Start of Document passage
I don't know of a good generic way to do precise collection with unions.

Apr 18 2018

Manu <turkeyman gmail.com> writes:

On Wed., 18 Apr. 2018, 1:00 pm Walter Bright via Digitalmars-d, <
digitalmars-d puremagic.com> wrote:

 On 4/8/2012 7:29 AM, Andrei Alexandrescu wrote:
 On 4/8/12 1:33 AM, Daniel Murphy wrote:
 - Would generate false pointers

 Fair point but we're also moving to precise collection :o).


 I don't know of a good generic way to do precise collection with unions.

I wonder if precise collectors could leverage runtime support for ambiguous
cases? opPreciseCollect() which might return an array of pointers contained
in T, which would allow runtime logic to determine how the union should be
interpreted... Or maybe the function should receive a delegate which the
function should call on each embedded pointer.

I'm sure some standardised runtime support function can help out in these
cases...

Apr 18 2018

Manu <turkeyman gmail.com> writes:

On Wed., 18 Apr. 2018, 8:36 pm Manu, <turkeyman gmail.com> wrote:

 On Wed., 18 Apr. 2018, 1:00 pm Walter Bright via Digitalmars-d, <
 digitalmars-d puremagic.com> wrote:

 On 4/8/2012 7:29 AM, Andrei Alexandrescu wrote:
 On 4/8/12 1:33 AM, Daniel Murphy wrote:
 - Would generate false pointers

 Fair point but we're also moving to precise collection :o).


 I don't know of a good generic way to do precise collection with unions.

 I wonder if precise collectors could leverage runtime support for
 ambiguous cases? opPreciseCollect() which might return an array of pointers
 contained in T, which would allow runtime logic to determine how the union
 should be interpreted... Or maybe the function should receive a delegate
 which the function should call on each embedded pointer.
End of Document passage
Tasks to carry out:
1. In the forum thread on precise collection with unions, what function name does Manu suggest for runtime support in ambiguous cases?
2. Write the next part of the forum thread on precise collection with unions, starting after its last sentence.
The lines after this point come from a separate source.
Start of Recorded data
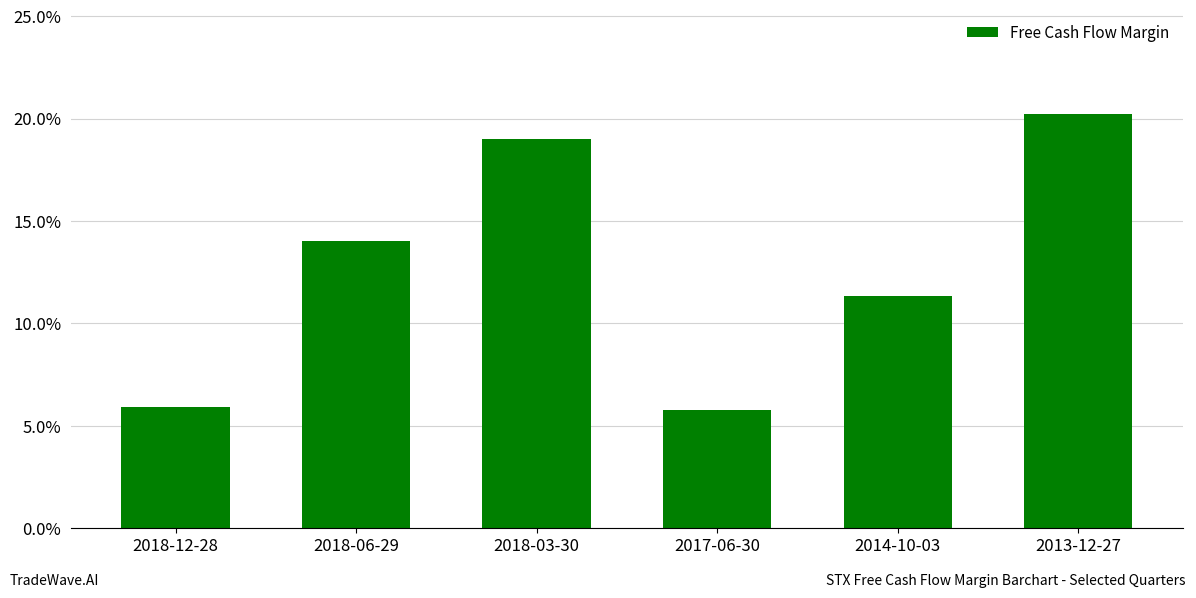

What is the sum of all values?

0.8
End of Recorded data
Solved tasks:
1. opPreciseCollect()

2.
 I'm sure some standardised runtime support function can help out in these
 cases...

This would be useful too for applications that use bit-packed or
encoded/implied pointers...

Apr 18 2018

Andrej Mitrovic <andrej.mitrovich gmail.com> writes:

On 4/8/12, Andrei Alexandrescu <SeeWebsiteForEmail erdani.org> wrote:
 essentially making them templates

I just hope that doesn't cause:
1) Awful template errors
2) Slower build times
3) More ICEs

Apr 08 2012

Andrei Alexandrescu <SeeWebsiteForEmail erdani.org> writes:

On 4/8/12 4:30 AM, Andrej Mitrovic wrote:
 On 4/8/12, Andrei Alexandrescu<SeeWebsiteForEmail erdani.org>  wrote:
 essentially making them templates

 I just hope that doesn't cause:
 1) Awful template errors
 2) Slower build times
 3) More ICEs

Walter and I agree that relying on sheer D for instead of 
compiler-generated magic (in this case, bitmaps etc) is the better 
solution. Implementing a generic marker as a template using 
introspection is very simple - I predict a few dozen lines. Once that is 
finished there will obviously be no template errors. I don't know 
whether build times would be impacted. There will be fewer ICEs because 
there will be less reliance on the compiler.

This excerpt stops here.